[Page-level text extractions]

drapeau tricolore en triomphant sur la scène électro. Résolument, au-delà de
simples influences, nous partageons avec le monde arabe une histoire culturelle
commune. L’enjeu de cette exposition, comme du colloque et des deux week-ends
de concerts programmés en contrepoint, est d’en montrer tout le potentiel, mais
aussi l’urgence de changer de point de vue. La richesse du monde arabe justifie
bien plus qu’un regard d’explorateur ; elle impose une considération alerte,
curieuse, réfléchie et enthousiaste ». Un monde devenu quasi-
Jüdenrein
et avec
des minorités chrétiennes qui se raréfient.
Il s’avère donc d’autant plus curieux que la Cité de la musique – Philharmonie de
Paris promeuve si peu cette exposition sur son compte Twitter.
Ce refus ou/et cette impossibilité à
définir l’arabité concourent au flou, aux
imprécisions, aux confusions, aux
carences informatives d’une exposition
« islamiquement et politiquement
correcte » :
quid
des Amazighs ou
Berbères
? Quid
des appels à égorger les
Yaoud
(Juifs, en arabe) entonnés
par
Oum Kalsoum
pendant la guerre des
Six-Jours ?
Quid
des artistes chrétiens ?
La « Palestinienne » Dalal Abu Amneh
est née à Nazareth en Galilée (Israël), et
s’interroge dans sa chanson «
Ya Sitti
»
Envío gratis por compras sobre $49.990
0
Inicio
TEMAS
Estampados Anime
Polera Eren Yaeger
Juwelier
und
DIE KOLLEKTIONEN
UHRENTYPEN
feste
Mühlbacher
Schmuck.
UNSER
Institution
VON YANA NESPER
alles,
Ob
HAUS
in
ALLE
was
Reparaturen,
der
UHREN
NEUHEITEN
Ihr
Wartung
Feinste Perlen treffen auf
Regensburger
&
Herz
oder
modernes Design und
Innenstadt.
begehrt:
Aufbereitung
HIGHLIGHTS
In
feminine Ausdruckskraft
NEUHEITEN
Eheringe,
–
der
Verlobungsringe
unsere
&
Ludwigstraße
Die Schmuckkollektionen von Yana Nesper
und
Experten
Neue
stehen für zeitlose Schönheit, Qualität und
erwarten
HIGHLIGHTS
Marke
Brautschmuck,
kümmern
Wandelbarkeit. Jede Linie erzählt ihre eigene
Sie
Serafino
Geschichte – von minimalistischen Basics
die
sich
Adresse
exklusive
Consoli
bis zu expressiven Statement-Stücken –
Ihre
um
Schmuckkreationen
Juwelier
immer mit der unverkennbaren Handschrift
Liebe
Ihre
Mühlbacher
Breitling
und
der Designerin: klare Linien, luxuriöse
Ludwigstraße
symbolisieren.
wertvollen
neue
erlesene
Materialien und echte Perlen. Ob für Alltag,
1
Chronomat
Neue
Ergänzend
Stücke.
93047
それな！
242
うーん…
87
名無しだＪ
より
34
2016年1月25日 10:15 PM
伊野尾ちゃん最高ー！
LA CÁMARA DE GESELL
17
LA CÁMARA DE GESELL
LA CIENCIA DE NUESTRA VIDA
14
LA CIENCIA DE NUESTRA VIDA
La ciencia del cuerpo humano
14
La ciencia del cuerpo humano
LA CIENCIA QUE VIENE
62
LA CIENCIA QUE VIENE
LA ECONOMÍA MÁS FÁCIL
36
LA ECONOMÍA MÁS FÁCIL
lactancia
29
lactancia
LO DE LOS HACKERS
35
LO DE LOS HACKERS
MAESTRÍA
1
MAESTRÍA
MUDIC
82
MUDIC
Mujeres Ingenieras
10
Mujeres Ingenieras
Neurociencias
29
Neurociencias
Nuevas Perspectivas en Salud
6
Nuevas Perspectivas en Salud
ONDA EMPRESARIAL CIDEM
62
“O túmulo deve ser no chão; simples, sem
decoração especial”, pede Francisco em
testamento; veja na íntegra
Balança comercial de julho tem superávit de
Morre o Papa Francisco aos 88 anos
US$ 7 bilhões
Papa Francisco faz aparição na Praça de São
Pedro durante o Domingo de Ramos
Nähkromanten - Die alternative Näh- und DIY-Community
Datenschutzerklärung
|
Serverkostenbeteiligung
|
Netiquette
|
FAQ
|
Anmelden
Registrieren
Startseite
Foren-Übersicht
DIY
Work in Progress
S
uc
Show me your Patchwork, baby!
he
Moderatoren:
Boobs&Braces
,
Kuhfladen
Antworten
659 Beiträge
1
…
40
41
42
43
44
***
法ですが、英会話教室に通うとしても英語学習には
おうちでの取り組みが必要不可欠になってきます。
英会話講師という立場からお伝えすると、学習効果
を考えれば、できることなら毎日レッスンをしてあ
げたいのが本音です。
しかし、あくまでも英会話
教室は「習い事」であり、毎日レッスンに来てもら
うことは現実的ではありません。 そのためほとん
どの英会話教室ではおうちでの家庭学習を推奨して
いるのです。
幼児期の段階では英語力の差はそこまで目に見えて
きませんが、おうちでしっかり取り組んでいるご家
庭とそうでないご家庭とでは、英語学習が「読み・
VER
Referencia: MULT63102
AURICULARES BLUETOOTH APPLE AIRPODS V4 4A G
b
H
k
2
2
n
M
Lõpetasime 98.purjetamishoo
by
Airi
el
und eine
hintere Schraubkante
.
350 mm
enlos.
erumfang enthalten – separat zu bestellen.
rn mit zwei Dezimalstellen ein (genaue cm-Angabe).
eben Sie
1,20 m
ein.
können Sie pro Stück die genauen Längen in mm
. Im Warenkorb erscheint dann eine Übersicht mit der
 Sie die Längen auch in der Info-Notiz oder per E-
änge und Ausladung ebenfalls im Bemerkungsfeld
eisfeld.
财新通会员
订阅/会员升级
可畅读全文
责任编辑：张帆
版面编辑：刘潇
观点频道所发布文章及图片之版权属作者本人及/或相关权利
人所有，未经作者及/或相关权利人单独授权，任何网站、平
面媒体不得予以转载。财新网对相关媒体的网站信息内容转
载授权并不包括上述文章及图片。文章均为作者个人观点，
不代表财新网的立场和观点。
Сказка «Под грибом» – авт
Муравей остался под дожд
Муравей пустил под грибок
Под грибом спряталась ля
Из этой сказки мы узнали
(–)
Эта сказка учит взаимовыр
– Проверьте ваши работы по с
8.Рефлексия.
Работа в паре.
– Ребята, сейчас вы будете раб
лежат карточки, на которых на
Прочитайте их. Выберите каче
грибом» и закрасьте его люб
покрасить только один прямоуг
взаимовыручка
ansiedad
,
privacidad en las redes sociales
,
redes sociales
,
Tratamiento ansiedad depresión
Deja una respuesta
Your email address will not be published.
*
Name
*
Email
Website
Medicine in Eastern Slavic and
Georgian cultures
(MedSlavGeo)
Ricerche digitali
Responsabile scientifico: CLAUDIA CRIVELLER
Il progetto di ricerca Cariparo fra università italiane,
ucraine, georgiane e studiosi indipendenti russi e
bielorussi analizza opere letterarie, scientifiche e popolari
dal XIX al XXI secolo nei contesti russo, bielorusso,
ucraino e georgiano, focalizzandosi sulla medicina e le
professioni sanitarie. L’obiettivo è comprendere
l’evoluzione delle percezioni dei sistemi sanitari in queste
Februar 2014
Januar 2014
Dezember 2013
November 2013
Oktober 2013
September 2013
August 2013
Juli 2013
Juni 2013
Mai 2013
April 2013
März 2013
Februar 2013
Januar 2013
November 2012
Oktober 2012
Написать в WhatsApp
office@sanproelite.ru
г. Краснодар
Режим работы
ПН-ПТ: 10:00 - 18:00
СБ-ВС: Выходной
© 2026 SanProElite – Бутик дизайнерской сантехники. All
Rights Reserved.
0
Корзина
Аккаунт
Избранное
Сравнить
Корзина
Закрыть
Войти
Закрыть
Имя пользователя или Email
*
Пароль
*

▶ [PROMPT]
Set down all of the data above again, exactly.

▶ [OUTPUT BELOW]
drapeau tricolore en triomphant sur la scène électro. Résolument, au-delà de
simples influences, nous partageons avec le monde arabe une histoire culturelle
commune. L’enjeu de cette exposition, comme du colloque et des deux week-ends
de concerts programmés en contrepoint, est d’en montrer tout le potentiel, mais
aussi l’urgence de changer de point de vue. La richesse du monde arabe justifie
bien plus qu’un regard d’explorateur ; elle impose une considération alerte,
curieuse, réfléchie et enthousiaste ». Un monde devenu quasi-
Jüdenrein
et avec
des minorités chrétiennes qui se raréfient.
Il s’avère donc d’autant plus curieux que la Cité de la musique – Philharmonie de
Paris promeuve si peu cette exposition sur son compte Twitter.
Ce refus ou/et cette impossibilité à
définir l’arabité concourent au flou, aux
imprécisions, aux confusions, aux
carences informatives d’une exposition
« islamiquement et politiquement
correcte » :
quid
des Amazighs ou
Berbères
? Quid
des appels à égorger les
Yaoud
(Juifs, en arabe) entonnés
par
Oum Kalsoum
pendant la guerre des
Six-Jours ?
Quid
des artistes chrétiens ?
La « Palestinienne » Dalal Abu Amneh
est née à Nazareth en Galilée (Israël), et
s’interroge dans sa chanson «
Ya Sitti
»
Envío gratis por compras sobre $49.990
0
Inicio
TEMAS
Estampados Anime
Polera Eren Yaeger
Juwelier
und
DIE KOLLEKTIONEN
UHRENTYPEN
feste
Mühlbacher
Schmuck.
UNSER
Institution
VON YANA NESPER
alles,
Ob
HAUS
in
ALLE
was
Reparaturen,
der
UHREN
NEUHEITEN
Ihr
Wartung
Feinste Perlen treffen auf
Regensburger
&
Herz
oder
modernes Design und
Innenstadt.
begehrt:
Aufbereitung
HIGHLIGHTS
In
feminine Ausdruckskraft
NEUHEITEN
Eheringe,
–
der
Verlobungsringe
unsere
&
Ludwigstraße
Die Schmuckkollektionen von Yana Nesper
und
Experten
Neue
stehen für zeitlose Schönheit, Qualität und
erwarten
HIGHLIGHTS
Marke
Brautschmuck,
kümmern
Wandelbarkeit. Jede Linie erzählt ihre eigene
Sie
Serafino
Geschichte – von minimalistischen Basics
die
sich
Adresse
exklusive
Consoli
bis zu expressiven Statement-Stücken –
Ihre
um
Schmuckkreationen
Juwelier
immer mit der unverkennbaren Handschrift
Liebe
Ihre
Mühlbacher
Breitling
und
der Designerin: klare Linien, luxuriöse
Ludwigstraße
symbolisieren.
wertvollen
neue
erlesene
Materialien und echte Perlen. Ob für Alltag,
1
Chronomat
Neue
Ergänzend
Stücke.
93047
それな！
242
うーん…
87
名無しだＪ
より
34
2016年1月25日 10:15 PM
伊野尾ちゃん最高ー！
LA CÁMARA DE GESELL
17
LA CÁMARA DE GESELL
LA CIENCIA DE NUESTRA VIDA
14
LA CIENCIA DE NUESTRA VIDA
La ciencia del cuerpo humano
14
La ciencia del cuerpo humano
LA CIENCIA QUE VIENE
62
LA CIENCIA QUE VIENE
LA ECONOMÍA MÁS FÁCIL
36
LA ECONOMÍA MÁS FÁCIL
lactancia
29
lactancia
LO DE LOS HACKERS
35
LO DE LOS HACKERS
MAESTRÍA
1
MAESTRÍA
MUDIC
82
MUDIC
Mujeres Ingenieras
10
Mujeres Ingenieras
Neurociencias
29
Neurociencias
Nuevas Perspectivas en Salud
6
Nuevas Perspectivas en Salud
ONDA EMPRESARIAL CIDEM
62
“O túmulo deve ser no chão; simples, sem
decoração especial”, pede Francisco em
testamento; veja na íntegra
Balança comercial de julho tem superávit de
Morre o Papa Francisco aos 88 anos
US$ 7 bilhões
Papa Francisco faz aparição na Praça de São
Pedro durante o Domingo de Ramos
Nähkromanten - Die alternative Näh- und DIY-Community
Datenschutzerklärung
|
Serverkostenbeteiligung
|
Netiquette
|
FAQ
|
Anmelden
Registrieren
Startseite
Foren-Übersicht
DIY
Work in Progress
S
uc
Show me your Patchwork, baby!
he
Moderatoren:
Boobs&Braces
,
Kuhfladen
Antworten
659 Beiträge
1
…
40
41
42
43
44
***
法ですが、英会話教室に通うとしても英語学習には
おうちでの取り組みが必要不可欠になってきます。
英会話講師という立場からお伝えすると、学習効果
を考えれば、できることなら毎日レッスンをしてあ
げたいのが本音です。
しかし、あくまでも英会話
教室は「習い事」であり、毎日レッスンに来てもら
うことは現実的ではありません。 そのためほとん
どの英会話教室ではおうちでの家庭学習を推奨して
いるのです。
幼児期の段階では英語力の差はそこまで目に見えて
きませんが、おうちでしっかり取り組んでいるご家
庭とそうでないご家庭とでは、英語学習が「読み・
VER
Referencia: MULT63102
AURICULARES BLUETOOTH APPLE AIRPODS V4 4A G
b
H
k
2
2
n
M
Lõpetasime 98.purjetamishoo
by
Airi
el
und eine
hintere Schraubkante
.
350 mm
enlos.
erumfang enthalten – separat zu bestellen.
rn mit zwei Dezimalstellen ein (genaue cm-Angabe).
eben Sie
1,20 m
ein.
können Sie pro Stück die genauen Längen in mm
. Im Warenkorb erscheint dann eine Übersicht mit der
 Sie die Längen auch in der Info-Notiz oder per E-
änge und Ausladung ebenfalls im Bemerkungsfeld
eisfeld.
财新通会员
订阅/会员升级
可畅读全文
责任编辑：张帆
版面编辑：刘潇
观点频道所发布文章及图片之版权属作者本人及/或相关权利
人所有，未经作者及/或相关权利人单独授权，任何网站、平
面媒体不得予以转载。财新网对相关媒体的网站信息内容转
载授权并不包括上述文章及图片。文章均为作者个人观点，
不代表财新网的立场和观点。
Сказка «Под грибом» – авт
Муравей остался под дожд
Муравей пустил под грибок
Под грибом спряталась ля
Из этой сказки мы узнали
(–)
Эта сказка учит взаимовыр
– Проверьте ваши работы по с
8.Рефлексия.
Работа в паре.
– Ребята, сейчас вы будете раб
лежат карточки, на которых на
Прочитайте их. Выберите каче
грибом» и закрасьте его люб
покрасить только один прямоуг
взаимовыручка
ansiedad
,
privacidad en las redes sociales
,
redes sociales
,
Tratamiento ansiedad depresión
Deja una respuesta
Your email address will not be published.
*
Name
*
Email
Website
Medicine in Eastern Slavic and
Georgian cultures
(MedSlavGeo)
Ricerche digitali
Responsabile scientifico: CLAUDIA CRIVELLER
Il progetto di ricerca Cariparo fra università italiane,
ucraine, georgiane e studiosi indipendenti russi e
bielorussi analizza opere letterarie, scientifiche e popolari
dal XIX al XXI secolo nei contesti russo, bielorusso,
ucraino e georgiano, focalizzandosi sulla medicina e le
professioni sanitarie. L’obiettivo è comprendere
l’evoluzione delle percezioni dei sistemi sanitari in queste
Februar 2014
Januar 2014
Dezember 2013
November 2013
Oktober 2013
September 2013
August 2013
Juli 2013
Juni 2013
Mai 2013
April 2013
März 2013
Februar 2013
Januar 2013
November 2012
Oktober 2012
Написать в WhatsApp
office@sanproelite.ru
г. Краснодар
Режим работы
ПН-ПТ: 10:00 - 18:00
СБ-ВС: Выходной
© 2026 SanProElite – Бутик дизайнерской сантехники. All
Rights Reserved.
0
Корзина
Аккаунт
Избранное
Сравнить
Корзина
Закрыть
Войти
Закрыть
Имя пользователя или Email
*
Пароль
*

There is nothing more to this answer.